───── Excerpted records
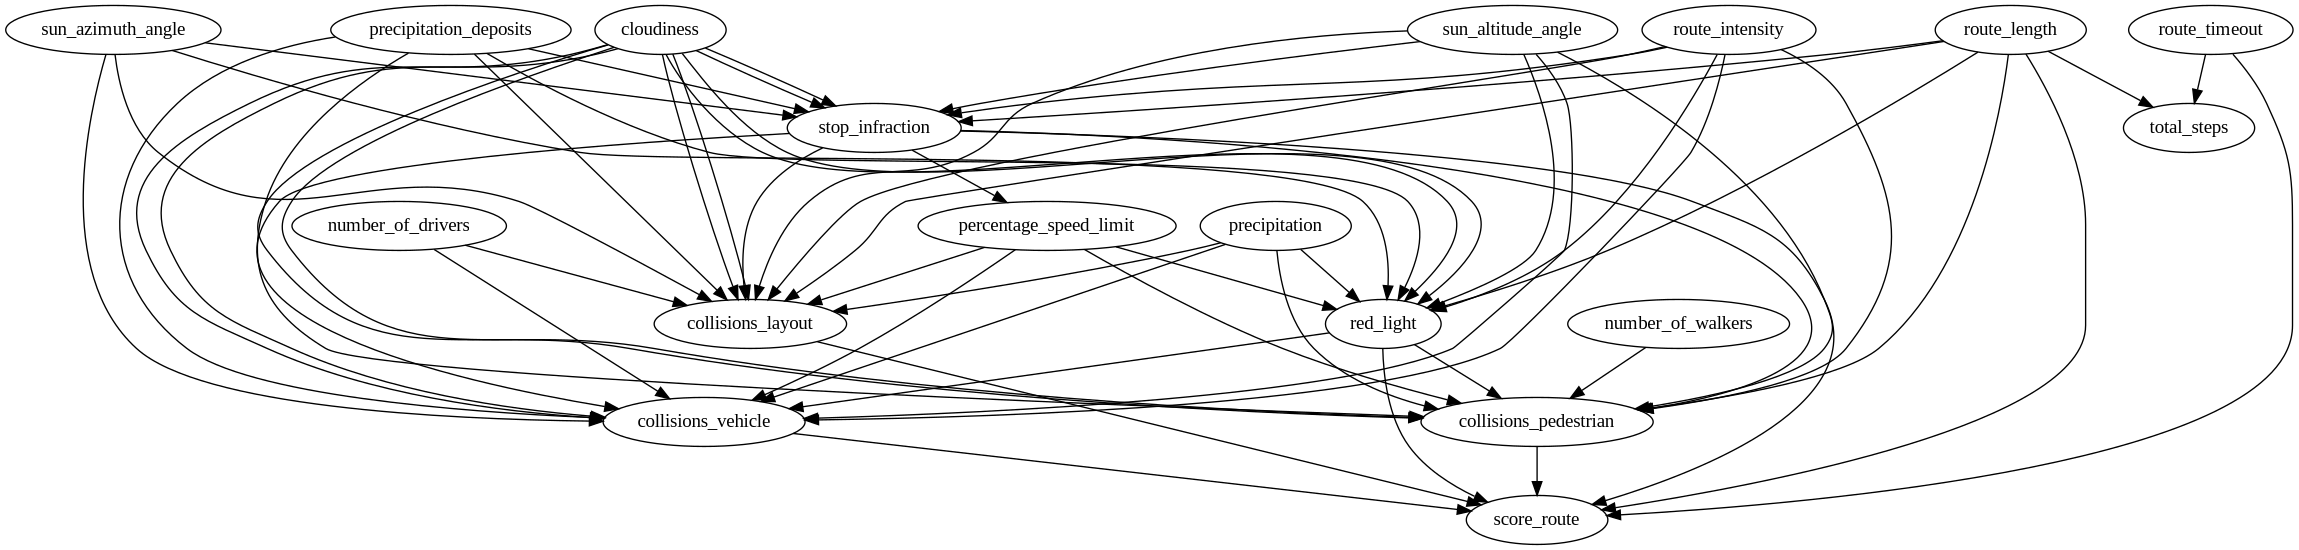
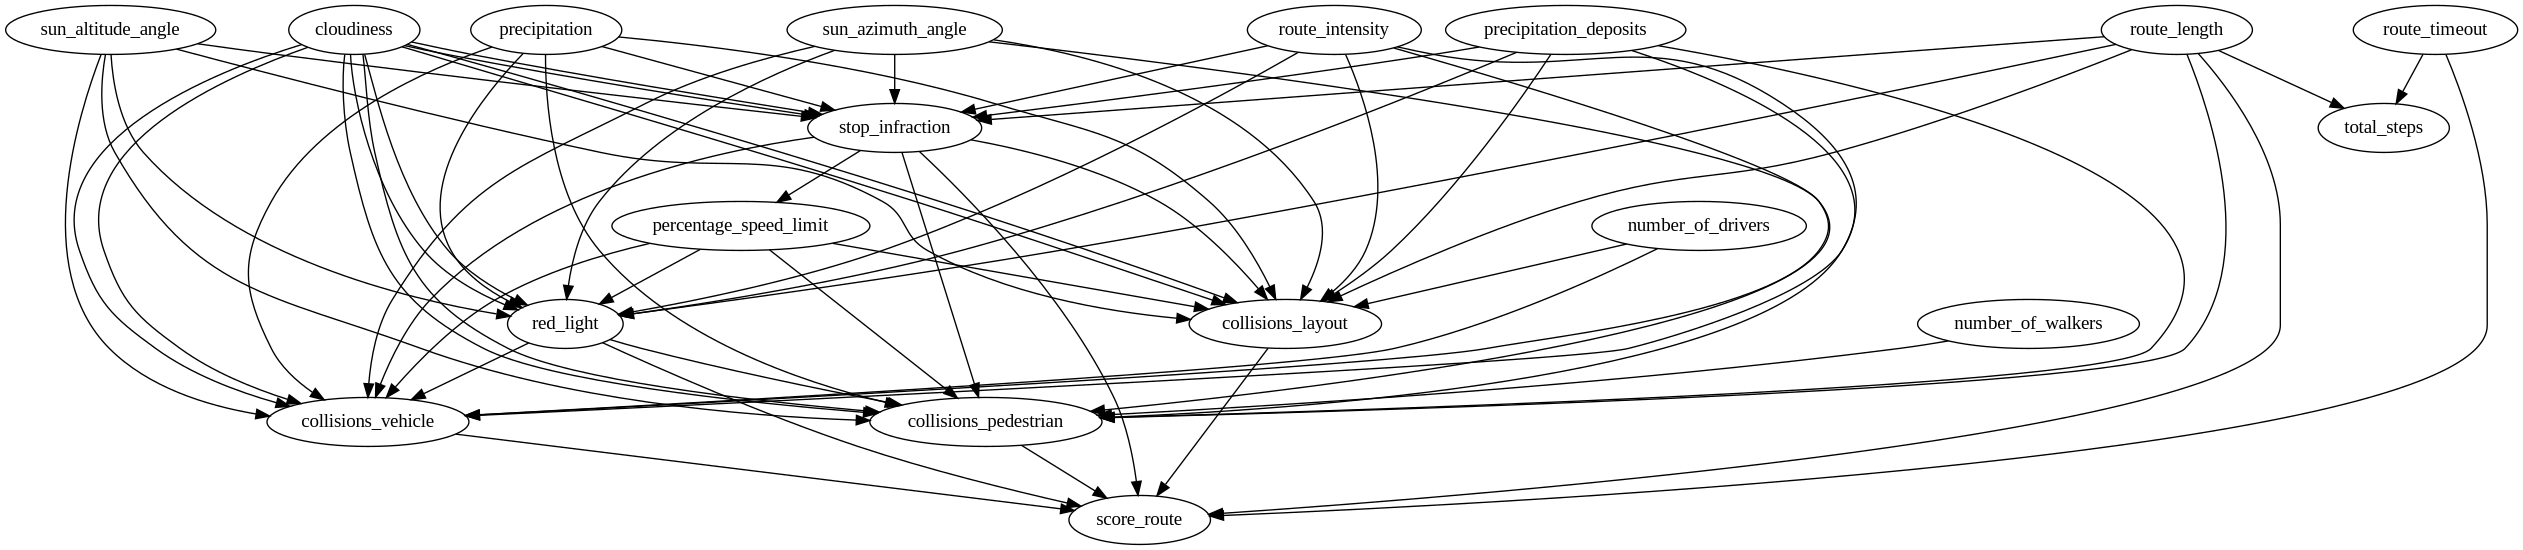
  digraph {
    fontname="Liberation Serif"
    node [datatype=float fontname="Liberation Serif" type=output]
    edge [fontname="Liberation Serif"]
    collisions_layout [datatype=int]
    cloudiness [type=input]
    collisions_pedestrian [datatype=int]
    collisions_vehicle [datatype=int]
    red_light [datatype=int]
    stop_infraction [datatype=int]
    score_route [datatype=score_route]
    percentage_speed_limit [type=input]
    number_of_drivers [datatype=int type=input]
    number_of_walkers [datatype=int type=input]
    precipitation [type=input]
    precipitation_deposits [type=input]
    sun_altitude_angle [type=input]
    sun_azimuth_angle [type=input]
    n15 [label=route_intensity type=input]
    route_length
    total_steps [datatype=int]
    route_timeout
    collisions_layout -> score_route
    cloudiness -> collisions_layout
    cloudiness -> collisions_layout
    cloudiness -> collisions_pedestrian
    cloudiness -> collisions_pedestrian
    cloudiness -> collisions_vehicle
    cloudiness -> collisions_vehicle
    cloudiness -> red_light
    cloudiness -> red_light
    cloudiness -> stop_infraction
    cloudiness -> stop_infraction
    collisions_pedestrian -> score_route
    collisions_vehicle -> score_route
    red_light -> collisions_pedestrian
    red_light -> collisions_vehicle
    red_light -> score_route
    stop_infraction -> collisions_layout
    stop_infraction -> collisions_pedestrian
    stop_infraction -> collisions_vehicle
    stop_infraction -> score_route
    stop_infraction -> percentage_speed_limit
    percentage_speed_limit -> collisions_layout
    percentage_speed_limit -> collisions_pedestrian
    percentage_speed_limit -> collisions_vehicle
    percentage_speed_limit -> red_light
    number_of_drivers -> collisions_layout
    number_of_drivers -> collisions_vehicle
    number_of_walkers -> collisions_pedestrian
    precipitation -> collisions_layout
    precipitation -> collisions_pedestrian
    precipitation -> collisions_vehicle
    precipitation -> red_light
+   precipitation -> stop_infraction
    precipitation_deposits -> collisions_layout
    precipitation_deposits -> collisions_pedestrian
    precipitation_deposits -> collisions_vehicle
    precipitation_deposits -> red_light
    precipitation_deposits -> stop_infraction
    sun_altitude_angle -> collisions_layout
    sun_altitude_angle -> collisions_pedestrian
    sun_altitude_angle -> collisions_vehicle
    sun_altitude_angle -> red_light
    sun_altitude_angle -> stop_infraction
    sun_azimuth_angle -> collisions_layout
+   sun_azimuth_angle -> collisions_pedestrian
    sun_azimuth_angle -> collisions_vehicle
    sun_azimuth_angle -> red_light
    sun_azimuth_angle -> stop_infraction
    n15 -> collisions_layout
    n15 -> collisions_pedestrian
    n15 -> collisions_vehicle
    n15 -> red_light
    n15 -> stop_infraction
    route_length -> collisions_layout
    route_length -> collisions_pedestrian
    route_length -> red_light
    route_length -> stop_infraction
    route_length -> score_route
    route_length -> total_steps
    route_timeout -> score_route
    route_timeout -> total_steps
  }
──────────
───── Excerpted records
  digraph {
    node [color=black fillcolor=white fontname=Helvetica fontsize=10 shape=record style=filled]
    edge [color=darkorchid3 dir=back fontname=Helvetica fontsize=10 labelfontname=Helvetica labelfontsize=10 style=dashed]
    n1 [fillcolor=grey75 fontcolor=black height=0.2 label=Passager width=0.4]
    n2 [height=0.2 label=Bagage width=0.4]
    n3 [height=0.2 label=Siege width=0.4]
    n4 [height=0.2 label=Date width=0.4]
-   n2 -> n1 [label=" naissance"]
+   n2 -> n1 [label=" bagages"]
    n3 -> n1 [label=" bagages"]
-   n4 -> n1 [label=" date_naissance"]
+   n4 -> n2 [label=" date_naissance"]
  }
──────────
# [Task directions]
Filter the items above and copy every line that contains the string "bagages".

# [Worked answer]
+   n2 -> n1 [label=" bagages"]
    n3 -> n1 [label=" bagages"]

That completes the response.